*Activity:* Reproduce the material below with every "Puglia" renamed to "Apulia", keeping everything else unchanged.

####

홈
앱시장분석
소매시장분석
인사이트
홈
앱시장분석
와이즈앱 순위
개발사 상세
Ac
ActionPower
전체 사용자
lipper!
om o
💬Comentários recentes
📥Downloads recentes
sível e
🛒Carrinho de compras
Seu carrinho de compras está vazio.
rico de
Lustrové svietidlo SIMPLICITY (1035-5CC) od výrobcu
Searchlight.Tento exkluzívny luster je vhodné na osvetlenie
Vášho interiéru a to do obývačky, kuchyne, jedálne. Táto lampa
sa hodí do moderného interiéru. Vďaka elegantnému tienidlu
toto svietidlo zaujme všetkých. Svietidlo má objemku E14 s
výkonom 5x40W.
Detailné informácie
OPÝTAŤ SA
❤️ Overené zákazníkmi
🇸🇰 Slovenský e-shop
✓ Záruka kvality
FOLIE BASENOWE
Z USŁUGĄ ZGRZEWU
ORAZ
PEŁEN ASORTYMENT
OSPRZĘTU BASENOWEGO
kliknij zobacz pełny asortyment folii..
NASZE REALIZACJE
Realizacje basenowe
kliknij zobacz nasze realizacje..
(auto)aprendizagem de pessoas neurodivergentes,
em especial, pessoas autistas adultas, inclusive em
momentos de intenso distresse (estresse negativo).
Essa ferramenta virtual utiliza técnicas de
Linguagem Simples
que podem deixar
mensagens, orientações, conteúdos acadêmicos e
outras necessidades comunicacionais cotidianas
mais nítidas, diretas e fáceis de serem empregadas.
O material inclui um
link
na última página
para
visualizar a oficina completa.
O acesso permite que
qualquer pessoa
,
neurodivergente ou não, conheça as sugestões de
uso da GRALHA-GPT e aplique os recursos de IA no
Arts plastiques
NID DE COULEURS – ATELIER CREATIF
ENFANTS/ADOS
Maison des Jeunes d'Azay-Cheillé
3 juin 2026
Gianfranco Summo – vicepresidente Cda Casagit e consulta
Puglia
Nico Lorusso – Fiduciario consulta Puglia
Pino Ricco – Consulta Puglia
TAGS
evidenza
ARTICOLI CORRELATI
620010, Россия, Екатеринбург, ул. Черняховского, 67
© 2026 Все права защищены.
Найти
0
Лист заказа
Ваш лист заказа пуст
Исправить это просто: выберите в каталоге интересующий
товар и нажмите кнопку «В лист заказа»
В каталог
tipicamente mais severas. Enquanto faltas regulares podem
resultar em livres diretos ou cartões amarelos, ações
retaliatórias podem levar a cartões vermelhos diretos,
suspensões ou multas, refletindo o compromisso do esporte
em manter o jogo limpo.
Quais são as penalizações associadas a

####

*Result:*
홈
앱시장분석
소매시장분석
인사이트
홈
앱시장분석
와이즈앱 순위
개발사 상세
Ac
ActionPower
전체 사용자
lipper!
om o
💬Comentários recentes
📥Downloads recentes
sível e
🛒Carrinho de compras
Seu carrinho de compras está vazio.
rico de
Lustrové svietidlo SIMPLICITY (1035-5CC) od výrobcu
Searchlight.Tento exkluzívny luster je vhodné na osvetlenie
Vášho interiéru a to do obývačky, kuchyne, jedálne. Táto lampa
sa hodí do moderného interiéru. Vďaka elegantnému tienidlu
toto svietidlo zaujme všetkých. Svietidlo má objemku E14 s
výkonom 5x40W.
Detailné informácie
OPÝTAŤ SA
❤️ Overené zákazníkmi
🇸🇰 Slovenský e-shop
✓ Záruka kvality
FOLIE BASENOWE
Z USŁUGĄ ZGRZEWU
ORAZ
PEŁEN ASORTYMENT
OSPRZĘTU BASENOWEGO
kliknij zobacz pełny asortyment folii..
NASZE REALIZACJE
Realizacje basenowe
kliknij zobacz nasze realizacje..
(auto)aprendizagem de pessoas neurodivergentes,
em especial, pessoas autistas adultas, inclusive em
momentos de intenso distresse (estresse negativo).
Essa ferramenta virtual utiliza técnicas de
Linguagem Simples
que podem deixar
mensagens, orientações, conteúdos acadêmicos e
outras necessidades comunicacionais cotidianas
mais nítidas, diretas e fáceis de serem empregadas.
O material inclui um
link
na última página
para
visualizar a oficina completa.
O acesso permite que
qualquer pessoa
,
neurodivergente ou não, conheça as sugestões de
uso da GRALHA-GPT e aplique os recursos de IA no
Arts plastiques
NID DE COULEURS – ATELIER CREATIF
ENFANTS/ADOS
Maison des Jeunes d'Azay-Cheillé
3 juin 2026
Gianfranco Summo – vicepresidente Cda Casagit e consulta
Apulia
Nico Lorusso – Fiduciario consulta Apulia
Pino Ricco – Consulta Apulia
TAGS
evidenza
ARTICOLI CORRELATI
620010, Россия, Екатеринбург, ул. Черняховского, 67
© 2026 Все права защищены.
Найти
0
Лист заказа
Ваш лист заказа пуст
Исправить это просто: выберите в каталоге интересующий
товар и нажмите кнопку «В лист заказа»
В каталог
tipicamente mais severas. Enquanto faltas regulares podem
resultar em livres diretos ou cartões amarelos, ações
retaliatórias podem levar a cartões vermelhos diretos,
suspensões ou multas, refletindo o compromisso do esporte
em manter o jogo limpo.
Quais são as penalizações associadas a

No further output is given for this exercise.